# Blake Lively & Ryan Reynolds seit 14. September verheiratet



## beachkini (18 Sep. 2012)

​*Blake Lively, 25, und Ryan Reynolds, 35, sind fast das einzige Paar, das es geschafft hat, heimlich zu heiraten. Die Heiratsurkunde der beiden Schauspieler zeigt nämlich, dass die beiden erst am 14. September "Ja" gesagt haben.*

Laut "E! News" beantragten die 25-Jährige und ihr zehn Jahre älterer Ehemann einen Tag zuvor eine Heiratserlaubnis in Charleston.

Am 9. September wurde in South Carolina zwar eine Hochzeitsfeier mit den engsten Freunden abgehalten, aber das Paar ist erst seit einigen Tagen Mann und Frau.

Erst kürzlich verriet die Hochzeitsplanerin Tara Guerard, dass die beiden Frischvermählten einfach nur Spaß haben wollten an ihren großen Tag.

"Ryan und Blake wollten, dass das Event wie zu Hause aussieht und sich auch so anfühlt. Es war eine wahrhaft elegante Feier."

Das haben die beiden ja geschickt eingefädelt, dass nicht mal Paparazzi einen Schnappschuss ergattern konnten: Denn sie wussten ja nichts davon!
(ok-magazin.de)


----------



## Death Row (18 Sep. 2012)

Scheidung in 3, 2, 1,.....


----------



## Queen A (25 Sep. 2012)

I heard that kind a rumor that Blake is pregnant and that's why they are getting married. Is it true? By the way, i locve them se i'm really happy that they are getting married


----------



## aeneon (26 Sep. 2012)

Finde die beiden passe gut zusammen


----------

Gezeigte Daten:

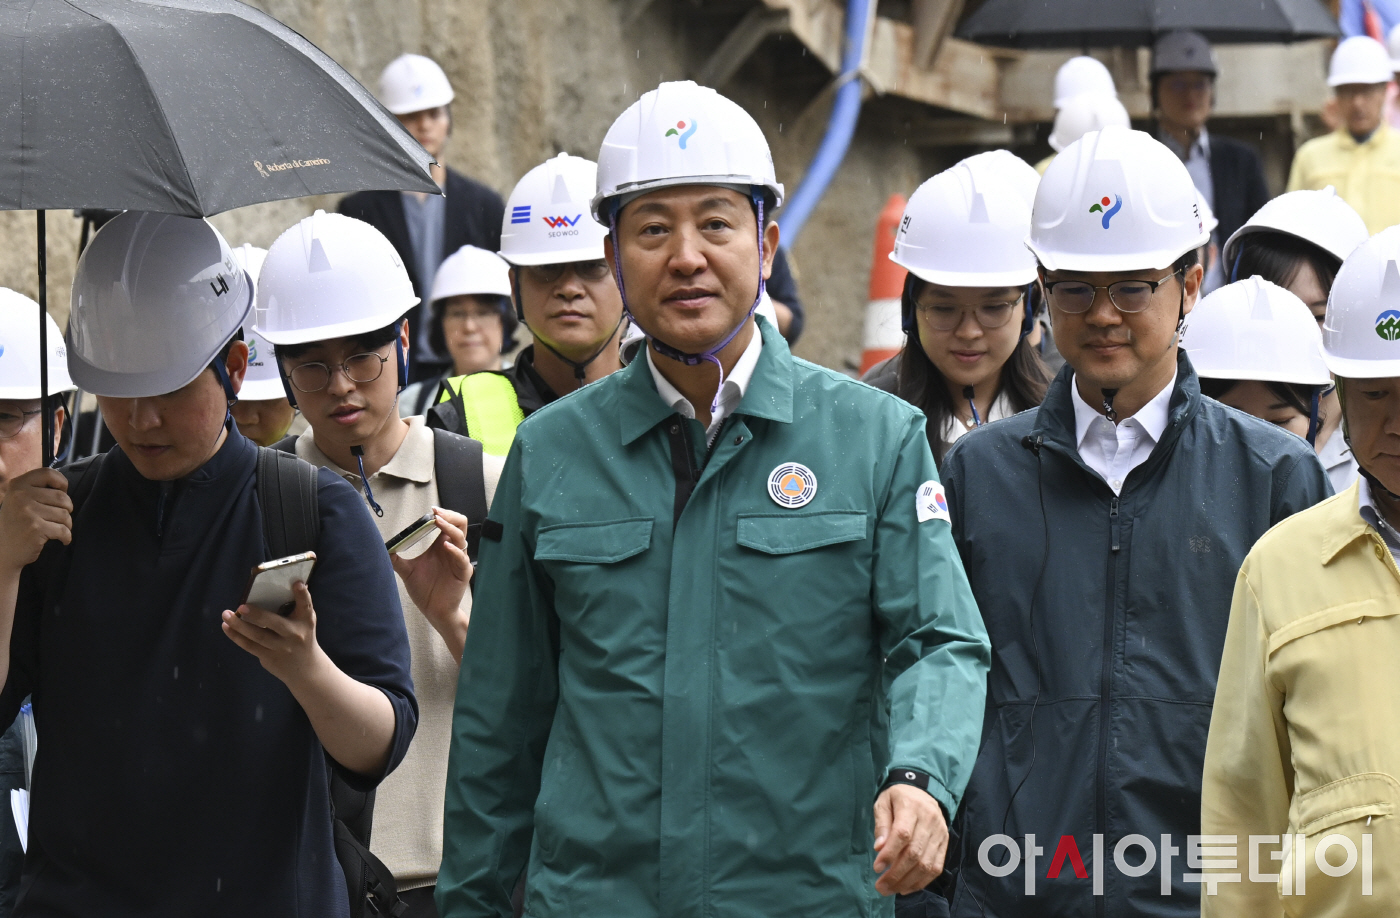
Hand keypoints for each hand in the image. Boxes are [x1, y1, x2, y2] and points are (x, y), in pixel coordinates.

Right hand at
==
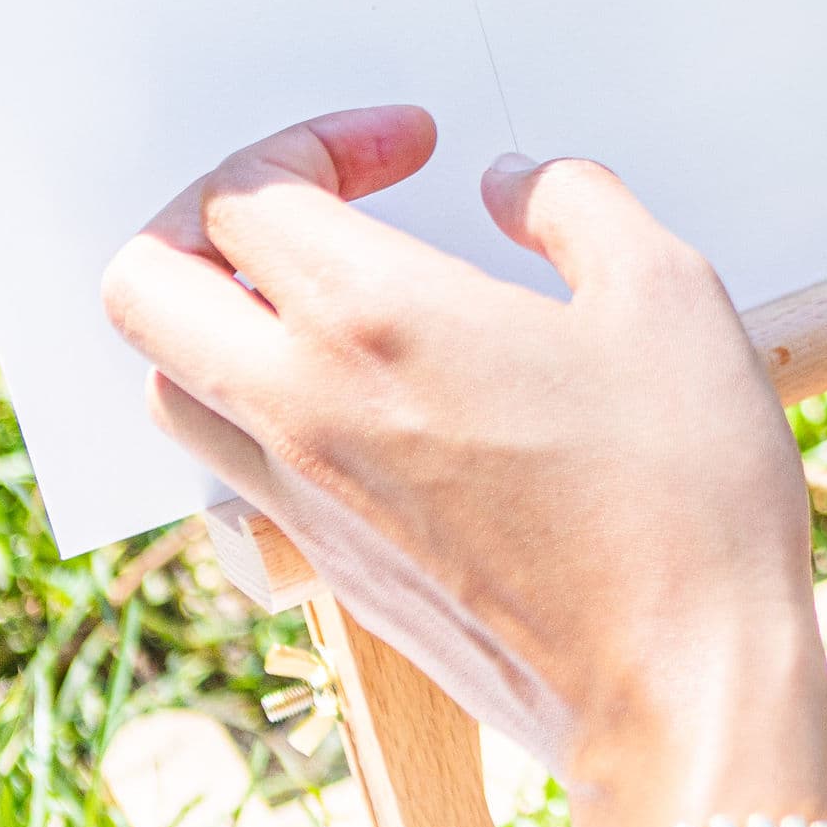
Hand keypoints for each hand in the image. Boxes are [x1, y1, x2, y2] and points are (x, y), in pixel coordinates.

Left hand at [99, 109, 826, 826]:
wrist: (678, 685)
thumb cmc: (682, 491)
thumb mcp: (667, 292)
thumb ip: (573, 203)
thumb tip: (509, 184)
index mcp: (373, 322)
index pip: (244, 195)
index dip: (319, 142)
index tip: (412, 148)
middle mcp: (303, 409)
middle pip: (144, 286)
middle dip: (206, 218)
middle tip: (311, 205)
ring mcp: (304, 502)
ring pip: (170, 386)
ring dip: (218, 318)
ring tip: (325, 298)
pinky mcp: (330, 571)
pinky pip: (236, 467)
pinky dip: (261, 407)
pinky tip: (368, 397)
--
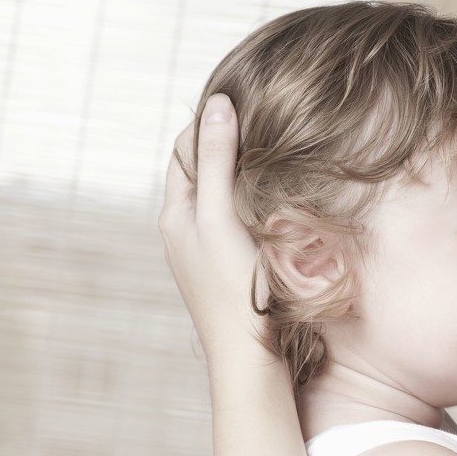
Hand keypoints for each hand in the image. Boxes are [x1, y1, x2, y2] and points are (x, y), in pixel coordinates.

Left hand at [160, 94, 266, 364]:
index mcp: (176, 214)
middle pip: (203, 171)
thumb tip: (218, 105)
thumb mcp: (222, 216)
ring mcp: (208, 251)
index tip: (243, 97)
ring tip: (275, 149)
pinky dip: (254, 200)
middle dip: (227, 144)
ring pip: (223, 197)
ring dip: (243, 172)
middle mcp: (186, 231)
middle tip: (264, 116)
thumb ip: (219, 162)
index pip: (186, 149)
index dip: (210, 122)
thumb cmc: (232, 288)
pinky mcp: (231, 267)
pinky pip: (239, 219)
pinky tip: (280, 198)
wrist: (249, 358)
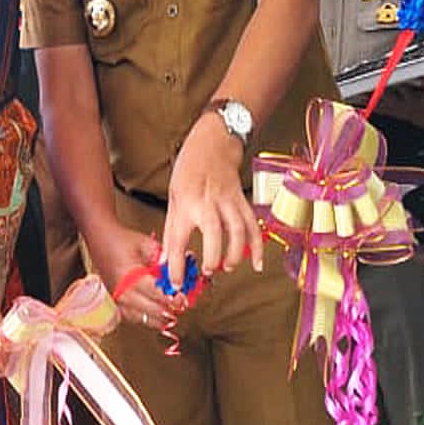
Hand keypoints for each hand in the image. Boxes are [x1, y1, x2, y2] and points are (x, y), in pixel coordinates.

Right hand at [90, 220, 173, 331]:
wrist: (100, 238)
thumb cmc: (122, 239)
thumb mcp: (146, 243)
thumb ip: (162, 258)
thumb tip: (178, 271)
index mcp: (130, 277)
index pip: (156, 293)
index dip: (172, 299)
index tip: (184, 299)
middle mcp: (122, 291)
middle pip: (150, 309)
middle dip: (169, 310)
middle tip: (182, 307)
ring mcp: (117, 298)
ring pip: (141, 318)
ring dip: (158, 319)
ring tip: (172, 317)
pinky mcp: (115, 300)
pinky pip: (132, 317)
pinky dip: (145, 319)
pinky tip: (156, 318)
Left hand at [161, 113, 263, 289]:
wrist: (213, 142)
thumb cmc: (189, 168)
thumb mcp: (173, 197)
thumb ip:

Ihre Anweisungen:
Beantworten Sie anhand der ausgewählten Textstelle die folgenden Fragen:
(a) Auf welches Medium beruft sich die Angabe, dass das Paar in Charleston eine Heiratserlaubnis beantragte?
(b) An welchem Tag fand in South Carolina die Hochzeitsfeier mit den engsten Freunden statt?
(c) Wie heißt die Hochzeitsplanerin, die sich über die Feier geäußert hat?

Antwort zur Übung:
(a) Auf "E! News".
(b) Am 9. September.
(c) Tara Guerard.